The prospects for alternative energy are rising along with the price of gas, and any discussion of future fuel sources is bound to include hydrogen. Hydrogen-powered cars wouldn’t produce noxious emissions or carbon dioxide—just water. Sounds great, but stratospheric chemist Kristie Boering worries that a “hydrogen economy” might have unforeseen consequences. We caught up with her in her Giauque Hall office, where kinetics equations and her son’s drawings compete for whiteboard space, to see why she’s concerned.
California magazine: Hydrogen’s the most abundant element in the universe. Why worry about a little more on Earth?
Boering: Hydrogen may be the most abundant element in the universe, but Earth is filled with oxygen. Molecular hydrogen (H2) is a reduced gas produced in an oxidizing atmosphere; a lot of that’s in water—it’s in H2O, it’s oxidized already. That we have any molecular hydrogen at all is pretty amazing. If we were to go to a hydrogen fuel cell economy and we produce a lot of hydrogen, and some fraction escapes (because it’s notoriously difficult to contain that small molecule), then we might see emissions equal to or greater than what’s produced naturally. Because it’s such a reactive gas…that could change the balance of chemistry in our atmosphere.
CM: What keeps it in balance now?
B: The atmosphere, and microbes that use H2 as their energy source. Just like we want to use hydrogen as our energy source, particular microbes that live in soils use it as [theirs]. There’s nothing new under the sun, we just need to do what plants and microbes do already. Of the total hydrogen emissions per year, we think about a quarter is coming from human activity and the rest is from natural sources.
CM: So, is hydrogen really a clean alternative to fossil fuel?
B: What’s great, what’s environmentally terrific about hydrogen [technology]—depending on how you produce the hydrogen in the first place—we might be able to dramatically eliminate carbon dioxide emissions to the atmosphere. The other nice thing is, you could reduce…local air pollution. But it might cost some other environmental consequences, and we want to make sure those are minimal.

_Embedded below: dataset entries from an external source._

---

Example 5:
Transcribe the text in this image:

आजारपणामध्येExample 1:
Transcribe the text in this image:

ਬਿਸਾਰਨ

The analogy I like to make is that burning fossil fuel is great: We don’t have a bunch of horse manure all over the place; gasoline is easy to store, relatively safe. But now we have this CO2 problem with climate change. CFCs were great as refrigerants because they were inert and saved lots of lives because you didn’t have to run your refrigerator using ammonia or something explosive or toxic. The other halogens are used as fire extinguishers. They’re super inert, aren’t flammable, and that’s the beauty of them. But that’s the problem with them. They are so inert they go up to the stratosphere, where they finally break apart and destroy the ozone layer. All these things that seem great wind up having some environmental consequences.
CM: And what might be the consequences of excess hydrogen?
B: One is that if a lot of hydrogen were to escape, it could get into the stratosphere, oxidize, and form water. The stratosphere is dry. That’s important because more water in the stratosphere can destroy ozone. A lot of the modeling suggests it’s not going to be a large effect, but it’s something we want to keep thinking about.
The other thing is that down here in the troposphere, it would start reacting with hydroxyl radicals. Hydroxyl is the detergent of the atmosphere. It reacts with anything that is even slightly chemically reactive and takes it out of the atmosphere. Methane reacts with hydroxyl, and [methane’s] a greenhouse gas. If we put a lot of hydrogen in the atmosphere, we’re going to decrease the ability of the hydroxyl radical to take things like methane out, and might indirectly increase the greenhouse effect.
The atmosphere’s pretty complicated and very nonlinear. So far, we haven’t found something that looks like [hydrogen’s] a no-go. And that’s good. But there are still uncertainties, and we want to make sure there’s not some little feedback here that explodes into something big.